(Extracted text)

Step 5: Attach Battery, Amp, and Wiring Bus to Chassis
- Lay your battery on the plywood, where you think you want it. I originally tried to center it, but couldn't make it work because of the depth of some of the items in the panel. You have to think in 3 dimensions.
- Trace the battery's footprint on the board, and then set the battery aside. (NOTE: Some of these pictures show a different battery I used in my prototype.)
- Add small cabinet brackets on 3 sides. Use short wood screws to fasten them down. I'm using the box wall to secure the 4th side of the battery.
- Place the battery back in its footprint.
- Use plumber's tape to fasten the battery down. You DO NOT want your battery rolling around inside a metal box. If the posts cross (for example, on the side of an ammo box) it could cause a fire or explosion.
- Attach the base unit of the amp to the plywood. The screws are included with the Pyle amp. Leave yourself room for wires.
- Attach the power bus. Note that the picture shows mine already wired - I added the power bus on the second version. Yours won't be wired yet.
Step 6: Plan and Cut Your Panel
- Lay out where you want to put everything on your panel. Spend some time on this. In particular:
- Think about what's below the panel. You have to work around the battery for example.
- I cut some pieces of cardboard the size of my components, switches, plugs, etc. and moved them around to different configurations.
- Don't forget where you're going to put your handles.
- After you've decided on how you want it configured, trace the holes that you need to make.
- Make holes. :-)
- I tended to test each item after I'd drilled or cut the hole. I'd cut, put it in, take it out, and cut the next one.
I used a wood file (and a utility knife) to smooth out / expand some of the holes as needed.
I took the face off of my inverter (4 little screws) and attached it inside the board. I'm not sure I'm comfortable with this from a safety standpoint, so I'll probably change it in the next version. The original 'Portable Sun' instructable disassembled the inverter and flush-mounted the plugs. I think that's a much cleaner (and probably safer) method.
The bigger holes were more difficult. I didn't feel like pulling out the router for this prototype board, but if I change the panel from metal to wood, I will use the router.
TAKE YOUR TIME.
Step 7: Mount Everything on the Panel
- One switch, one outlet, one thing at a time. Mount them into the panel.
- I don't remember if the fan came with screws. If not, you'll need some long, skinny ones.

(End Extracted text)
(Record set)

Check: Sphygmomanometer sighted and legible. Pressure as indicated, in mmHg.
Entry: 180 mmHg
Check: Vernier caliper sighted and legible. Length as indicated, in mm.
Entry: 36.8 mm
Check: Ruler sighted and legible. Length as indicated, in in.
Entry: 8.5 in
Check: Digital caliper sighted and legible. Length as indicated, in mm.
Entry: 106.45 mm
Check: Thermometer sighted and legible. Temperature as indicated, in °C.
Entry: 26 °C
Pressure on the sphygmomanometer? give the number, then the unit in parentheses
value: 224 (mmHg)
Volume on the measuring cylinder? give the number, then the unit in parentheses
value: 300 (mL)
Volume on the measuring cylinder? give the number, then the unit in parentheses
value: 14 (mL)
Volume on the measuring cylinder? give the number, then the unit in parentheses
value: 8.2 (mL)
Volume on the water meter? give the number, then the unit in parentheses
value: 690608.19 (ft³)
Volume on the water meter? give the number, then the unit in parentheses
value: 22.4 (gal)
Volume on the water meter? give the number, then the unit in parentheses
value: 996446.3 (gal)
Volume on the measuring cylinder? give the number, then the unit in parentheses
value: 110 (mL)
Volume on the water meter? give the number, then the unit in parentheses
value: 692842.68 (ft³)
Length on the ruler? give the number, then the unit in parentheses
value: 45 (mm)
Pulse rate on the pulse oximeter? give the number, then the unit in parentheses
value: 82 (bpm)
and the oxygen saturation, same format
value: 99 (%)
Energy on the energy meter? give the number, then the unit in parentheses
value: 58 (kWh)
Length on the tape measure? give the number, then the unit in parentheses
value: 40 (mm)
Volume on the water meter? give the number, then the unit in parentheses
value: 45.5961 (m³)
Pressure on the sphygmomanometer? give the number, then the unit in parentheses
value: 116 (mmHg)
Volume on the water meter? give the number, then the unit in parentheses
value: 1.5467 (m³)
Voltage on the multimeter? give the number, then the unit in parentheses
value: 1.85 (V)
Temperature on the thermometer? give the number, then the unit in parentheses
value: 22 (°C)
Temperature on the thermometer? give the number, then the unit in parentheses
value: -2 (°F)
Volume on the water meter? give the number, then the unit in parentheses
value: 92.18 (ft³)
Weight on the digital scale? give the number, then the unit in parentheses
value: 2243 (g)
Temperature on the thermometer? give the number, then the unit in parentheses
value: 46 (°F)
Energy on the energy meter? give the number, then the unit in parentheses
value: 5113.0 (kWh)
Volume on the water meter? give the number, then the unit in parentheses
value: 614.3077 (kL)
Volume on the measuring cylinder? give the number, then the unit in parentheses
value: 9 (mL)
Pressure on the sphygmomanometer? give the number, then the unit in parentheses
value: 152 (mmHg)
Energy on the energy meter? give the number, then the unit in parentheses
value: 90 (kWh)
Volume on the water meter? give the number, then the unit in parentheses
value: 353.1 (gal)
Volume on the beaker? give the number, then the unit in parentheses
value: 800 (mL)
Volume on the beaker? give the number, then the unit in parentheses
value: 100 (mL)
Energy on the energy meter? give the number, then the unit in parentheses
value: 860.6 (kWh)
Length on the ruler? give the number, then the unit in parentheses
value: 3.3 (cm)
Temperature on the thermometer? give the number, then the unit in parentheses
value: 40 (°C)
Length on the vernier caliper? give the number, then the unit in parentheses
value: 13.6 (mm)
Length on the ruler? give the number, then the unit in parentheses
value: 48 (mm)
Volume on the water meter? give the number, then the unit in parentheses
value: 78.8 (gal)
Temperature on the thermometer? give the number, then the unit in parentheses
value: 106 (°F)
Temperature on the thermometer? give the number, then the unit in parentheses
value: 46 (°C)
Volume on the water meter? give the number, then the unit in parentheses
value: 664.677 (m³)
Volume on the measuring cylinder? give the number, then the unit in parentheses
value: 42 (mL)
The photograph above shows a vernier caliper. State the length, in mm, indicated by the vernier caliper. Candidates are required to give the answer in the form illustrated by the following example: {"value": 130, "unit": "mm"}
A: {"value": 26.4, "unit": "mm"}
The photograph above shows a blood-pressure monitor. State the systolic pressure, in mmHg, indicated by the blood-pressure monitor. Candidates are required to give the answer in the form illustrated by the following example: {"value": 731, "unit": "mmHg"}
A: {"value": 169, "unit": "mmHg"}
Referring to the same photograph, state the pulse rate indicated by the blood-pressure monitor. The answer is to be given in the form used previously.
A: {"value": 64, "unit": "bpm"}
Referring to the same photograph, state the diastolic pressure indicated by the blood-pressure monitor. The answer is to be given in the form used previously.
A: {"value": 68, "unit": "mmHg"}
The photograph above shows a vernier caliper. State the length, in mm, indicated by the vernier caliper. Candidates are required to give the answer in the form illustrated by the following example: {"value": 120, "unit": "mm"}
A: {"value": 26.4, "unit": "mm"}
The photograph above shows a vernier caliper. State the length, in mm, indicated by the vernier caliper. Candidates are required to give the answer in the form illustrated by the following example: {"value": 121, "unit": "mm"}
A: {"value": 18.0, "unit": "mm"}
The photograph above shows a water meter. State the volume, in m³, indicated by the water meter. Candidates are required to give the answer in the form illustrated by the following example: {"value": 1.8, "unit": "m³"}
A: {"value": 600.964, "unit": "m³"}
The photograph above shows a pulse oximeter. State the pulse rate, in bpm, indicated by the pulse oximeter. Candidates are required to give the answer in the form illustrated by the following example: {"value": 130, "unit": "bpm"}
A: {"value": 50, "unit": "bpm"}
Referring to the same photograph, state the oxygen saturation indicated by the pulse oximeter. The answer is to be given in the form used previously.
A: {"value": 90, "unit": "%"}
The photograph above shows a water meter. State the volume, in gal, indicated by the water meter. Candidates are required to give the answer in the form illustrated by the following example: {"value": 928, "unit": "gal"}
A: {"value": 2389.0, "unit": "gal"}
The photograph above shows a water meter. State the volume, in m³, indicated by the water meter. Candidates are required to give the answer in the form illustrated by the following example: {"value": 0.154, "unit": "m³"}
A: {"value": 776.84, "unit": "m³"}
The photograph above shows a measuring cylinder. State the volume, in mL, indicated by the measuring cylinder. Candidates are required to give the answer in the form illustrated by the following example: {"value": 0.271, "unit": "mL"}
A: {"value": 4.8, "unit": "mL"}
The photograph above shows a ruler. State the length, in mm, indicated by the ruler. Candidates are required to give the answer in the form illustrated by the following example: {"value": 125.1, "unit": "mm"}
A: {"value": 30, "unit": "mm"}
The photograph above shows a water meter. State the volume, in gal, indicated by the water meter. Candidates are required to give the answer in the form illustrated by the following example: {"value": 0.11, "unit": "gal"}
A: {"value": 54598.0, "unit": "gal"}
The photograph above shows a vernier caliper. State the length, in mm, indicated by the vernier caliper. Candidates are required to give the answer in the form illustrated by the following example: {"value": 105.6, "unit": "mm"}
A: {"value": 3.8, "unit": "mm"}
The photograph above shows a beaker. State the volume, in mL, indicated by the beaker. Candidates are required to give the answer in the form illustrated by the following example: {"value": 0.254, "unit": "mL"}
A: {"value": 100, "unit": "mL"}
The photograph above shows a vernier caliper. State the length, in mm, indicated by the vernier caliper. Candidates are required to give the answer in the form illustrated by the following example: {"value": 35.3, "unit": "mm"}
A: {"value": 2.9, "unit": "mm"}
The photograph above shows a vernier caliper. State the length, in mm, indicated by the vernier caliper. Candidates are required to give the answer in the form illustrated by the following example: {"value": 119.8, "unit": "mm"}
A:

(End Record set)

> **Task list**:
A. In the battery box build instructions, quote the passage starting at "TAKE YOUR TIME." and ending at "long, skinny ones.".
B. Can you summarize the battery box build instructions in two sentences?
C. How would the battery box build instructions continue from where they stop?

> **Answers to the tasks**:
A.
TAKE YOUR TIME.
Step 7: Mount Everything on the Panel
- One switch, one outlet, one thing at a time. Mount them into the panel.
- I don't remember if the fan came with screws. If not, you'll need some long, skinny ones.

B. The battery is secured to the plywood chassis with cabinet brackets on three sides, the box wall on the fourth, and plumber's tape so it can't roll around and cause a fire or explosion, and then the amp base and power bus are attached. Next, the panel layout is planned with attention to what sits below it and where the handles go, holes are traced and cut one at a time, and the components are mounted into the panel one by one.

C.
- The switches all have screws included.
- See the previous step for the inverter mounting.
- The Pyle Amp face attaches nicely with a screw-ring, as does the 3.5mm jack and the USB power port.
- The 12V cig outlet had a little integrated spring to help it mount and stay put
Step 8: Wire Power to the Components
I actually did this twice, so I'm going to try to combine lessons learned and tell you how to do it right the first time.
I ended up with a negative bus and a positive bus. A 'bus' is just a strip of metal that you use to connect different circuits to the battery. Please see the diagram. For my positive bus, I actually used a commercial bus strip. For the negative bus, I used a bolt and wrapped it up real good with tape. I'll replace this with another bus strip in the next version.
- First off, connect the positive bus to the positive (red) battery terminal using the red battery cable.
- Next, connect the negative bus to the negative (black) battery terminal using the black battery cable.
- Now, you should do one circuit at a time, in the following steps. Start with the fan, because it's cheap and easy to test.
- Strip the leads.
- Crimp the connectors.
- I used insulated female blade connectors for the end that attaches to the switch.
- I used loop connectors for the end that attaches to the bus.
- The lighted SPST switches I used have three connector posts: Positive, Negative, Acc.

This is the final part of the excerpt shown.